I admire Jackson’s insistence on live music where possible; if she doesn’t have an orchestra she has at least Elliott Perks and Tom Ellis. They arranged Robert Schumann’s Märchenbilder for viola and guitar which they play on stage for Essakow’s Cut Out and they perform for the audience in between works. It’s a shame they cannot be used more as the sound and texture of live music brings out the quality of dance steps while the dynamics of music and choreography can have a living conversation. Indeed, Essakow intended the four movements of Schumann’s music to form a series of choreographic conversations and in Aldred he has an artist who is eloquent. She has a strong technique, steely but soft pointe work and above all eyes and gesture that communicate not only with the music but with the audience. It is as if she is at a gathering with four friends; they chat together but the music draws her away to converse with her inspiration, the unseen Schumann. Essakow creates a sense of intimate space and Louie Whitemore’s black brocade bodices suggest a nineteenth century period style.
If Aldred takes her place in the room, Heery is noticeable by her natural reticence; she has the lyricism of a dreamer. In Montes’ Sonata in Colour to the music of Florence Price, Heery is like a lost girl remembering; Montes invests his choreography with an ethereal sense that reaches back to classical ballet but finds in Heery an interpreter whose quality of gesture is very much in the present.
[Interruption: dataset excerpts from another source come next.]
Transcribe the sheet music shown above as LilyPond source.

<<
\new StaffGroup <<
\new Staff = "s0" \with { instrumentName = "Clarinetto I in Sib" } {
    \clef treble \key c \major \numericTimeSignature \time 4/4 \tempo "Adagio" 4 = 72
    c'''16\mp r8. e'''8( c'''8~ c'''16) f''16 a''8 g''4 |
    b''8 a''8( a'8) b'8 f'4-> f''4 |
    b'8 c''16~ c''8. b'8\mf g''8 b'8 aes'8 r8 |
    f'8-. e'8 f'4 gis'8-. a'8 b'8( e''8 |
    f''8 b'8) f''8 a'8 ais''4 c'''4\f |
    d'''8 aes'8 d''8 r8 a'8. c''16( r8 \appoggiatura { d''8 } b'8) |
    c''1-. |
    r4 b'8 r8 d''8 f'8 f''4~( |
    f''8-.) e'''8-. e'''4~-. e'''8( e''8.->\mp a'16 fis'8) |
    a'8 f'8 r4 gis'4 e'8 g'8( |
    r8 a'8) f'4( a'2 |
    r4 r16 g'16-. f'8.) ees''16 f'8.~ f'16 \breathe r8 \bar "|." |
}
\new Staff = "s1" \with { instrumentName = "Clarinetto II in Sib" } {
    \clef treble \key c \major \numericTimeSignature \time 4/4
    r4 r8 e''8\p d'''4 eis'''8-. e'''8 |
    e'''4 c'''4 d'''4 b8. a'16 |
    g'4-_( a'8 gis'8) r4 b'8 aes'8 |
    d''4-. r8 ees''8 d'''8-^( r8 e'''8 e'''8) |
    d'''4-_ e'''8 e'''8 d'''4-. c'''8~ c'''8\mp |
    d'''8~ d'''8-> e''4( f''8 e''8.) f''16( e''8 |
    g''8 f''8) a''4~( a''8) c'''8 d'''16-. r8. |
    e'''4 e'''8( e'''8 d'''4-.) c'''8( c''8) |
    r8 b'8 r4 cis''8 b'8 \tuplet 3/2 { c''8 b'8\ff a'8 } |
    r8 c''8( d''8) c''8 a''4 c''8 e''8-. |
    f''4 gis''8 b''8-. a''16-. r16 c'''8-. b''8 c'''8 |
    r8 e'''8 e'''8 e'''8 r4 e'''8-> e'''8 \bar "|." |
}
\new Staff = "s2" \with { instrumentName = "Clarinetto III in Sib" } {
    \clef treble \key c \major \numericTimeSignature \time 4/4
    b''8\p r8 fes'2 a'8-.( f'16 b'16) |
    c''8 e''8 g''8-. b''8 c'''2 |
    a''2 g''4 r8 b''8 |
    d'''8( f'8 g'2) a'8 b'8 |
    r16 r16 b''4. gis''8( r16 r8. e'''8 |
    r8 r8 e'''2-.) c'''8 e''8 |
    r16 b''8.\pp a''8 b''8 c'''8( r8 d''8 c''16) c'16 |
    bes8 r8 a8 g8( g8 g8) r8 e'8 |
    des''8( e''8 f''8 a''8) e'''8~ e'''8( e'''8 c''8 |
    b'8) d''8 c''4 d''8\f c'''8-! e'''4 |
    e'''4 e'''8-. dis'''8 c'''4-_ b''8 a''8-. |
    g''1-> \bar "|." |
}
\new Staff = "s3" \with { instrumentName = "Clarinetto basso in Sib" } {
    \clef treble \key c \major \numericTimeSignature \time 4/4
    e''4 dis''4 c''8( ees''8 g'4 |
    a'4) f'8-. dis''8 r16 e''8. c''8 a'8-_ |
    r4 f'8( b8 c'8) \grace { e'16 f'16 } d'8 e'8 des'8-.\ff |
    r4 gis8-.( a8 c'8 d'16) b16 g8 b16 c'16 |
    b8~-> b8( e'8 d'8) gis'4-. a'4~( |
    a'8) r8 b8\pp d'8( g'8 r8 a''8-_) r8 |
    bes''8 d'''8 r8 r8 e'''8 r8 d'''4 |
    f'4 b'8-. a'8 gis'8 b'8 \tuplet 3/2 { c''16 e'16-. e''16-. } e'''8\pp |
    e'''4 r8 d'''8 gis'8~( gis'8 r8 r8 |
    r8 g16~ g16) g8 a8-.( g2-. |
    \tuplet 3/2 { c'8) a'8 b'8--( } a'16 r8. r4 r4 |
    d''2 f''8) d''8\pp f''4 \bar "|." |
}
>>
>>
Malcomson takes an idiosyncratic, somewhat irreverent approach to classical dance that brings out the idiosyncracies and irreverence of the entire cast. Her Red Queen Brouhaha references Lewis Caroll’s Alice in Wonderland and uses some of Joby Talbot’s score for Christopher Wheeldon’s ballet of the same name. There are lots of jam tarts, a croquet waltz, outraged screams and Orton coming into her own as Alice looking through both ends of an imaginary looking glass. Gatti and Higgins both find their comic form here as Malcomson proves her value as a catalyst in bringing diverse personalities together in a riotous whole.
Runacre-Temple’s Mozart’s Women: The Kingdom of Back uses extracts of Mozart’s music and recorded readings of his letters to his sister Nanneral (Aldred), his muse Aloysia Weber (Heery) and her sister, Constanze (Gatti), who became Mozart’s wife. It’s a piece that cries out for powdered wigs and voluminous dresses to evoke the texture of these women and to connect their play of gesture to the music but in its current form, under Andrew Ellis’s islands of light, it is a refined miniature that pays equal tribute to the women portrayed and to those who portray them.
The evening ends as it began with the music of Schumann, the two final movements of Essakow’s Cut Out, one for the ensemble and one that provides a parting solo for Heery.